You can then push the absent employee into that procedure if you wish, hopefully safe in the knowledge that his doctor will usually agree that the fastest route to recovery for the patient is to have the argument and get it behind him as soon as possible. But a formal grievance procedure is like an artillery duel – each party’s position gets more entrenched and his animosity for the other grows as quickly as his willingness to leave his foxhole shrinks.  Trying to bring an alienated employee back to work by shelling him with HR letters will be an uphill struggle.

One better way forward in such a case is to propose a mediation or facilitation between the employee and the person he blames for his absence. This may or may not work but a mediation does not have to succeed to assist the employer:

  • The employee may be persuaded that his understanding of what happened or why was misplaced, removing his mental blockage about a return to work. The manager may equally learn to avoid the employee’s own psychological triggers so that a new and more mutually respectful relationship can be created.

  • Alternatively, the mediation may fail. That failure may reinforce the employee’s views of the rightness of his decision to stay away from work, but equally it allows the employer to move a major step closer to a reasonable conclusion that things have become irretrievable, and hence that the employee has to go.
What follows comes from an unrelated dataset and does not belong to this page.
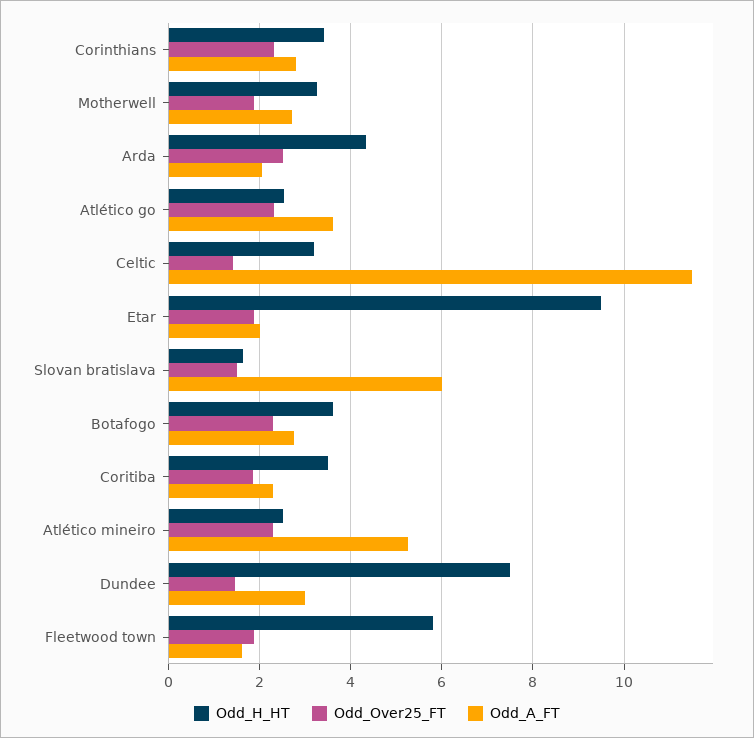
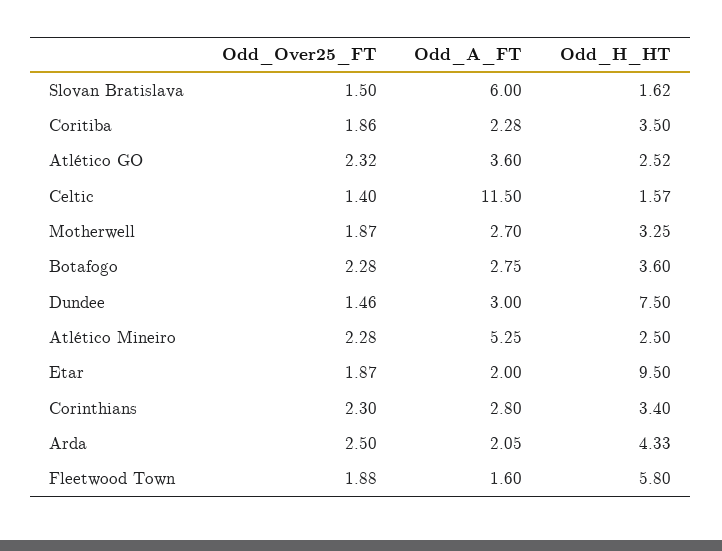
Odd_H_HT, Celtic: 3.2 -> 1.57

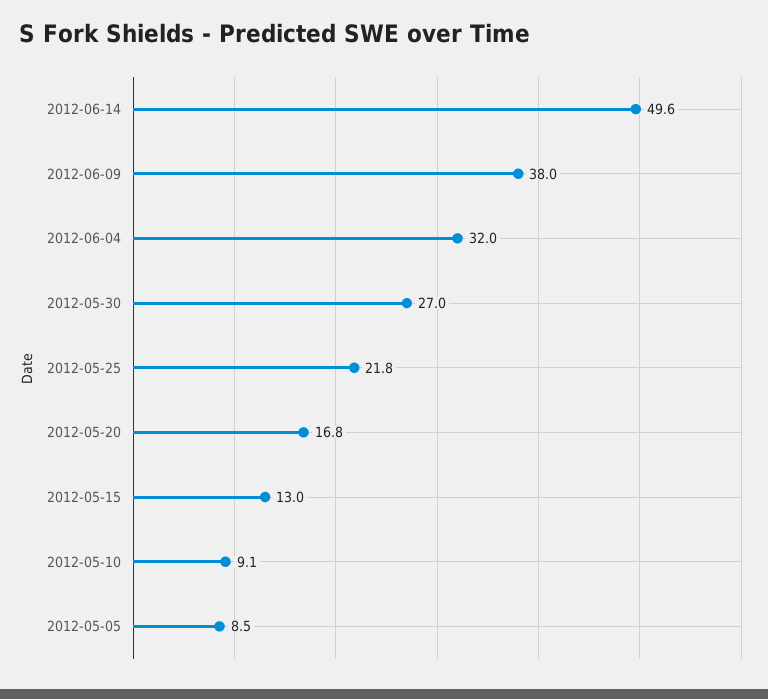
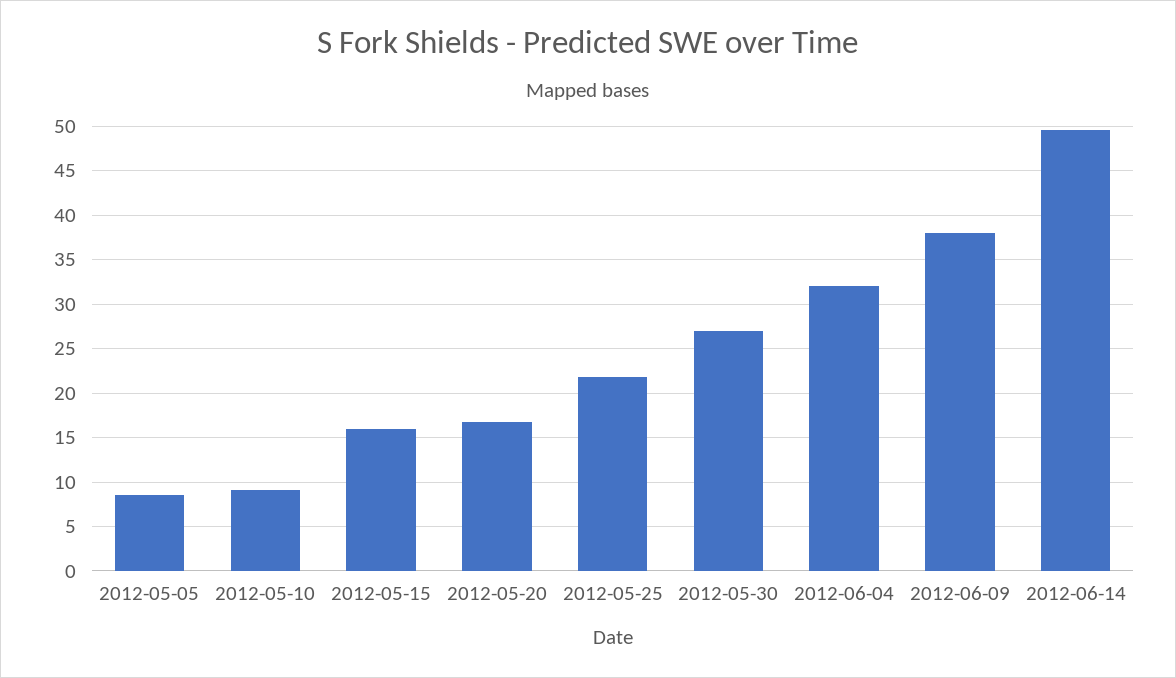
2012-05-15: 13 -> 16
  • Or the employee may have worked himself into such a lather about the manager that he will not meet with him at all, even in the safe space of a mediation. Bearing in mind that the fastest way to address this sort of medical complaint is to deal with the external stressor, such a refusal could constitute a failure to comply with a reasonable management instruction. It could also be seen as akin to any incapability case where the employee consistently fails to comply with doctor’s orders and so prevents or delays his own recovery.
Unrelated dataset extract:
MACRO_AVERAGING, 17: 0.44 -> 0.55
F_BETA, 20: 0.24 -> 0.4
Relationships which the employee believes so broken as to justify his removing himself from work with “stress” almost never mend themselves unaided. Statistics show a sharply reduced chance of a successful return after absence of 6 weeks or more. It therefore makes good sense to offer this mediation option at the earliest opportunity. If it works, fab, but even if it does not then the employer’s hand in any decision to dismiss in a case like Herry is greatly strengthened, whether or not the employee’s absence is found to be by reason of a disability.